Collection entries:
════════════════

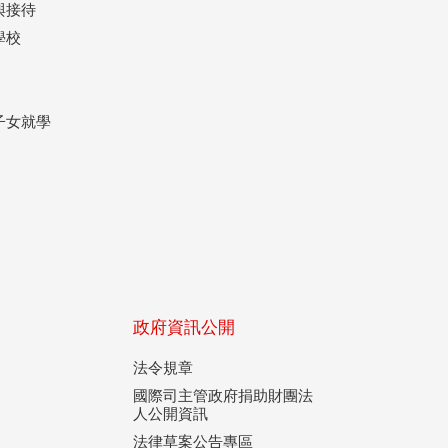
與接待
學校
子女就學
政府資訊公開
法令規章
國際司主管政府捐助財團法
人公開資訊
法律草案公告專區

════════════════

# [Directions for this task]
Your copy should match the entries exactly, minus the pictures.

# [Written reply]
與接待
學校
子女就學
政府資訊公開
法令規章
國際司主管政府捐助財團法
人公開資訊
法律草案公告專區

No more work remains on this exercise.